VDS-Präsident Erich Laaser
VDS-Präsident Erich Laaser (Foto: Wolfgang Weihs)

„Kreativität und ein gutes Händchen“

Der Sportjournalismus steht seit langem vor großen Herausforderungen. Daran wird sich auch im kommenden Jahr nichts ändern. VDS-Präsident Erich Laaser hofft, dass trotz der vielerorts schwierigen Arbeitssituation weiterhin gute journalistische Qualität geliefert wird.

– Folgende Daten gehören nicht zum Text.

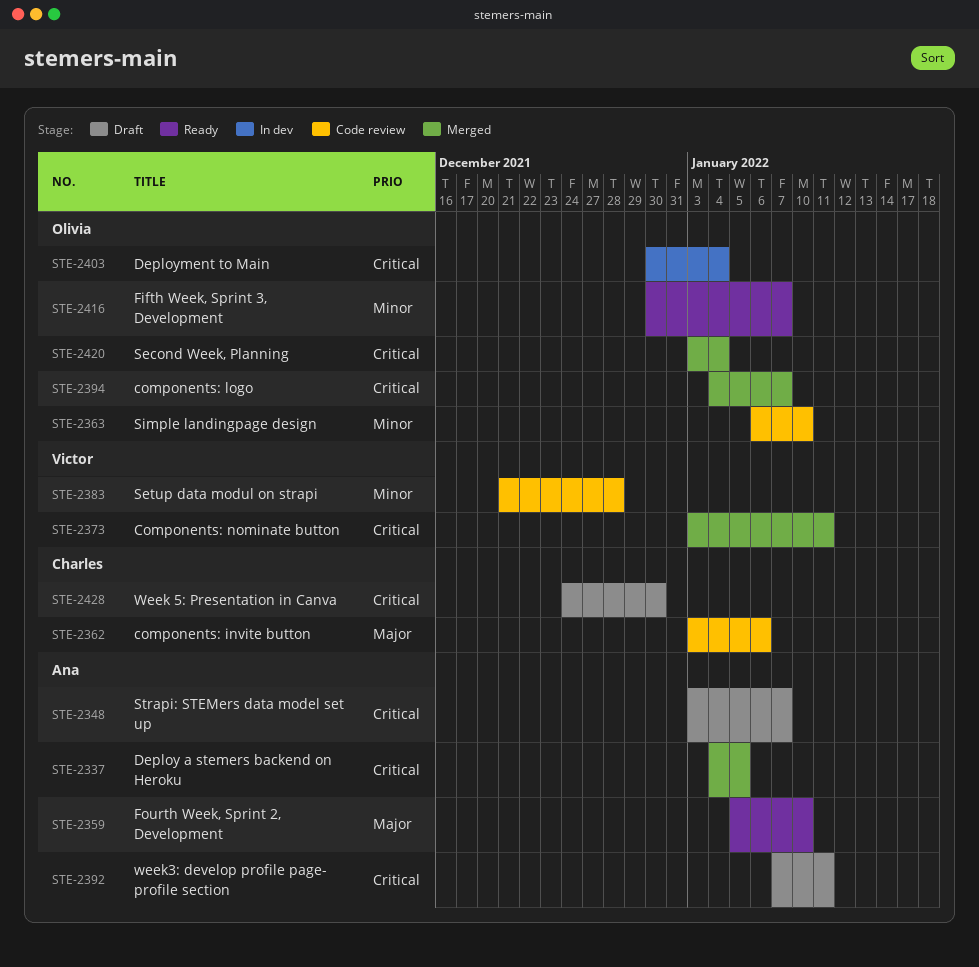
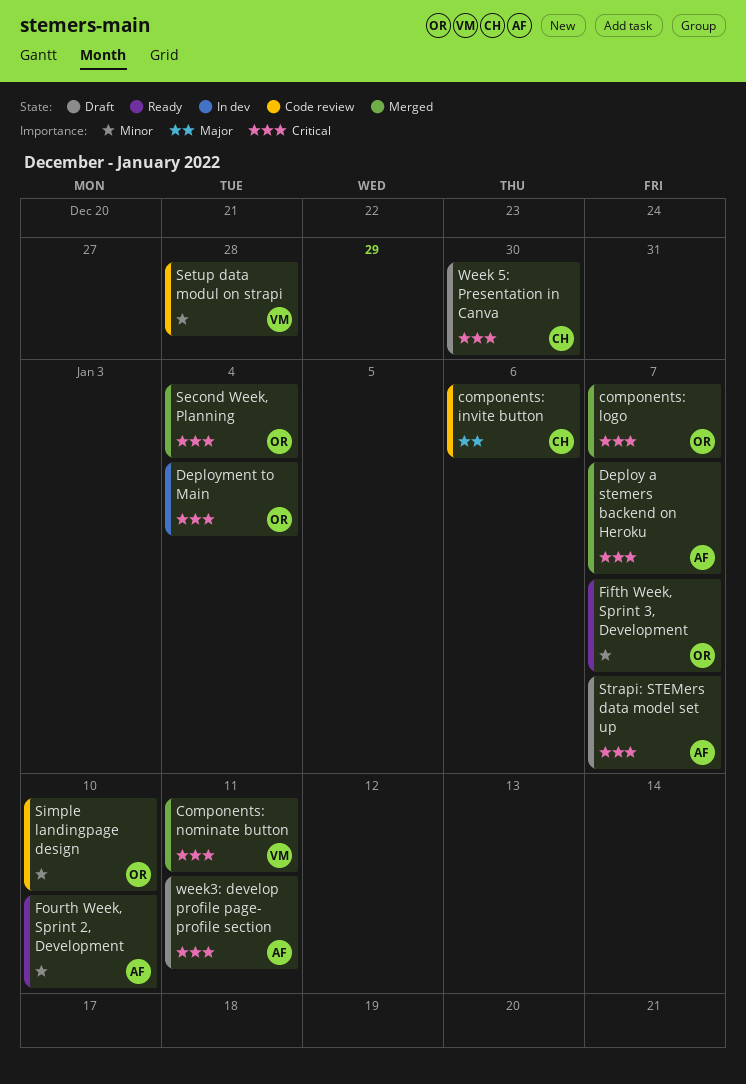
Deploy a stemers backend on Heroku, due: Jan 5 -> Jan 7
Fourth Week, Sprint 2, Development, priority: Major -> Minor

In diesen Tagen vor dem Ende des Jahres wird wieder überall Bilanz gezogen. Und man versucht, für das neue Jahr gute Vorsätze zu formulieren. Wieder einmal der Versuch, nicht mehr zu rauchen? Oder abzunehmen? Mehr aus seinem Leben zu machen? Leicht gesagt, oft schwer getan, zumal in (Sport-)Journalist*innenkreisen, wo die letzten Jahre insgesamt keine Verbesserung der Arbeitssituation gebracht haben.
 
Im vergangenen Monat – dem November 2019 – jährten sich zwei Ereignisse, die nachdenklich stimmen. 30 Jahre Mauerfall wurde an vielen Orten gefeiert, speziell natürlich in Berlin, wo am 9. November 1989 die berühmten Worte von Günter Schabowski die Mauer wirklich zu Fall brachten, aber auch beim Deutschen SportpresseBall in der Alten Oper Frankfurt. Die vergangenen 30 Jahre haben für viele Menschen deutliche Verbesserungen in ihrem Leben gebracht; nicht alle werden dem zustimmen, aber wenn ich mir den Rest der Welt anschaue, können wir in unserem Land durchaus zufrieden sein (Foto Berliner Mauer 1984: Fotoagentur Kunz/Bernhard Kunz/Augenklick).
 
Das zweite Ereignis war Robert Enkes zehnter Todestag am 10. November. Damals war die Betroffenheit groß, die Krankheit „Depression“ ein Thema. Wenn ich Sportberichte heute konsumiere, lese ich oft von „Versagern“, „Flaschen“ oder „Deppen“. Es fehlt der Respekt vor den Objekten der Berichterstattung, den Menschen. Und die Folgen dieser Berichterstattung sollten in jedem Fall bedacht werden.
 
Die Digitalisierung hat unsere Welt rapide verändert, nicht immer zum Guten. Social Media ist ein Begriff, der zur Jahrtausendwende noch nicht sonderlich bekannt war. Inzwischen kommen viele Menschen ohne Facebook, Instagram oder Twitter nicht mehr durchs Leben, für manche sind es sogar die Hauptinformationsquellen.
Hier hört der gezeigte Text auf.